I'm not entirely sure how to best solve for this. Potentially the most straightforward naive solution would be to create a noSamplesAlarm
equivalent for every underlying metric (e.g., Object.values(adjustedMetric.usingMetrics)
), then use all of those in the composite alarm. There's a risk that we'd hit the limit for a composite alarm though.
On the other hand, DATAPOINT_COUNT
is not recommend for use in alarms as per the docs:
We recommend that you do not use this function in CloudWatch alarms. Whenever an alarm evaluates whether to change state, CloudWatch attempts to retrieve a higher number of data points than the number specified as Evaluation Periods. This function acts differently when extra data is requested.
Considering you provided the above hacky solution, did you have any opinion @akiesler ?
I think the devil is in the details.

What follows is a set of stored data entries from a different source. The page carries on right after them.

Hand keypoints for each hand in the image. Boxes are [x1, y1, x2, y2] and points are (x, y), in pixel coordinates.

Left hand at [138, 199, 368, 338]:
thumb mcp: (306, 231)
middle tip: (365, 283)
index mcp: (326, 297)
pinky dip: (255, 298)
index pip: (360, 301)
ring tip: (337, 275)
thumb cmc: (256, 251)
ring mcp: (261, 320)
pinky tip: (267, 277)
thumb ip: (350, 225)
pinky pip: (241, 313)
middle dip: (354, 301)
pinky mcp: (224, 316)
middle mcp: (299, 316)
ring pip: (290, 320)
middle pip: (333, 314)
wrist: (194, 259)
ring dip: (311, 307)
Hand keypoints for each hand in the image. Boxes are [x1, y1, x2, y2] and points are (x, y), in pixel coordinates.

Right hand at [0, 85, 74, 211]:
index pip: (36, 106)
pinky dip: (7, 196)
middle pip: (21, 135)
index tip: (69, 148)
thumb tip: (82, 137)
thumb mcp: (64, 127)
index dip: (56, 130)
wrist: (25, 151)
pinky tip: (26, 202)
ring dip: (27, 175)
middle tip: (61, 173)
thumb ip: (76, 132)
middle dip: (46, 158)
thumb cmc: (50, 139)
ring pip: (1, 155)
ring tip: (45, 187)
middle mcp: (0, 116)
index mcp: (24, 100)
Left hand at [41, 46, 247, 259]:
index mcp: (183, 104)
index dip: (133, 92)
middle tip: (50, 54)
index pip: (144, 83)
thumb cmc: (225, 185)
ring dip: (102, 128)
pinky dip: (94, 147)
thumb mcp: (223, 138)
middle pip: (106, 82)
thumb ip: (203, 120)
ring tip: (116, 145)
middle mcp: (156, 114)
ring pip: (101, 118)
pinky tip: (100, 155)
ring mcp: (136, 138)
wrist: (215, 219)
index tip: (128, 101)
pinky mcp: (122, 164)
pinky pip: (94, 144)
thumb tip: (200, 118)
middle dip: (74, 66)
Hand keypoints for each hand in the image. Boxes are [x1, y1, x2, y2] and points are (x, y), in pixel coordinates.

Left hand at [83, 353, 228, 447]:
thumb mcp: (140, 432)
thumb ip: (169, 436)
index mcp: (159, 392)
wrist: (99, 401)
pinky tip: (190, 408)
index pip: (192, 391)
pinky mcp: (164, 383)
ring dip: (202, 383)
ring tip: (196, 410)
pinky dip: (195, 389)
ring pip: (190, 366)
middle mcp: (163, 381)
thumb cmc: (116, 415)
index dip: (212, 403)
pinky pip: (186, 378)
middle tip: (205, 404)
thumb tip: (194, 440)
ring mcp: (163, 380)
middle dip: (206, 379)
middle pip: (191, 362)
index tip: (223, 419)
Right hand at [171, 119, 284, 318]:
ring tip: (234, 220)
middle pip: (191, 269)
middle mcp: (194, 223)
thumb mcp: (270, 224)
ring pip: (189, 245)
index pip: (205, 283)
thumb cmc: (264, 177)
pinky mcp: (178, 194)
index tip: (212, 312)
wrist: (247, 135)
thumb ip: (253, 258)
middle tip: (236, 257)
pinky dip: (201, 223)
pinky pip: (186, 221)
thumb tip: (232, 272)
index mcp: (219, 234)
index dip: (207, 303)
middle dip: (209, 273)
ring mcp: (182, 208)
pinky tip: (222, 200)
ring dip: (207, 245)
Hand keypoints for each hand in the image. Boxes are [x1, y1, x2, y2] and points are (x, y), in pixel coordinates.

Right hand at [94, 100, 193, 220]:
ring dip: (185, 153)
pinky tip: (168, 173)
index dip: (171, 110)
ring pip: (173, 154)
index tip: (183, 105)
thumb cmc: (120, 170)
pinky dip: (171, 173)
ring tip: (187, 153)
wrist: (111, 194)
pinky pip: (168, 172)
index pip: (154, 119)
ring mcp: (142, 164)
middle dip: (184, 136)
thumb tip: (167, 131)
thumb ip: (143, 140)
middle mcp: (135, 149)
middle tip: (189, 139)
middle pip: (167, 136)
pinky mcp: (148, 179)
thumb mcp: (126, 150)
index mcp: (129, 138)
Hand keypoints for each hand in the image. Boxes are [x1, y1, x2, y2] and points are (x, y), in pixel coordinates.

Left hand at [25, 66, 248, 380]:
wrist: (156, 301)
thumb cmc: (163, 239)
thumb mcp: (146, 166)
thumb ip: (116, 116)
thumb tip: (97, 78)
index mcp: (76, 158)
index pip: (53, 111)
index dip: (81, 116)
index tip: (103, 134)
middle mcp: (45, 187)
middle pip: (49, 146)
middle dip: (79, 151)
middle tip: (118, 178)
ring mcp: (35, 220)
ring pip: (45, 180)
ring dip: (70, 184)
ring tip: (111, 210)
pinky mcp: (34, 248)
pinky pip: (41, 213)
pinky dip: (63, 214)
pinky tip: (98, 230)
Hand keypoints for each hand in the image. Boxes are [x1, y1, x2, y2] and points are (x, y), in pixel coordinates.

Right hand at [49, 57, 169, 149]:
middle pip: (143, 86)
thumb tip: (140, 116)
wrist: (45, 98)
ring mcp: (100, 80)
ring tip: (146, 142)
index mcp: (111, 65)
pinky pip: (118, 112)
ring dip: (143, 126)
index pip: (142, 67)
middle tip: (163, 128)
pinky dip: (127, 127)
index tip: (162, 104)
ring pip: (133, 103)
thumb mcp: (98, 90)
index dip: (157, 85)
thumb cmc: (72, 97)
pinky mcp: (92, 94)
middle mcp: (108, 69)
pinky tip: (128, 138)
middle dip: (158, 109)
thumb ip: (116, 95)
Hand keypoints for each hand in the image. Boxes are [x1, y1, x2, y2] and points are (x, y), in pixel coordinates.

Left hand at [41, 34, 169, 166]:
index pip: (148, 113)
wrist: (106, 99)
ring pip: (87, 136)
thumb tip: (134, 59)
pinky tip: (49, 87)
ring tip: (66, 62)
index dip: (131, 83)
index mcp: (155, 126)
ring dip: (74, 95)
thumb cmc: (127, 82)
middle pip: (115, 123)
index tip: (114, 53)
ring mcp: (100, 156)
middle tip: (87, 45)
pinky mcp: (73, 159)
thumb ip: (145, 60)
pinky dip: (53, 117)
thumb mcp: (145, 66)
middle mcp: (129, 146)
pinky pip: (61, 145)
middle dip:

Do we know how the function behaves differently and went what extra data is requested?
This function acts differently when extra data is requested.
My own experience has been that using the DATAPOINT_COUNT
hasn't resulted in any significant issues but I wouldn't want to say it will work for all users.
I think that it would be a viable stop-gap to ensure customers are getting at least some protection while we investigate the long-term solution.
Version
5.3.4
Steps and/or minimal code example to reproduce
Expected behavior
I would expect the corresponding "NoSamples" alarm to either check each metrics has the necessary number of samples or wrap the entire expression in
DATAPOINT_COUNT
to check for the correct sample count.Actual behavior
The same metric alarm is created because there is no statistic prop to update.
Other details
No response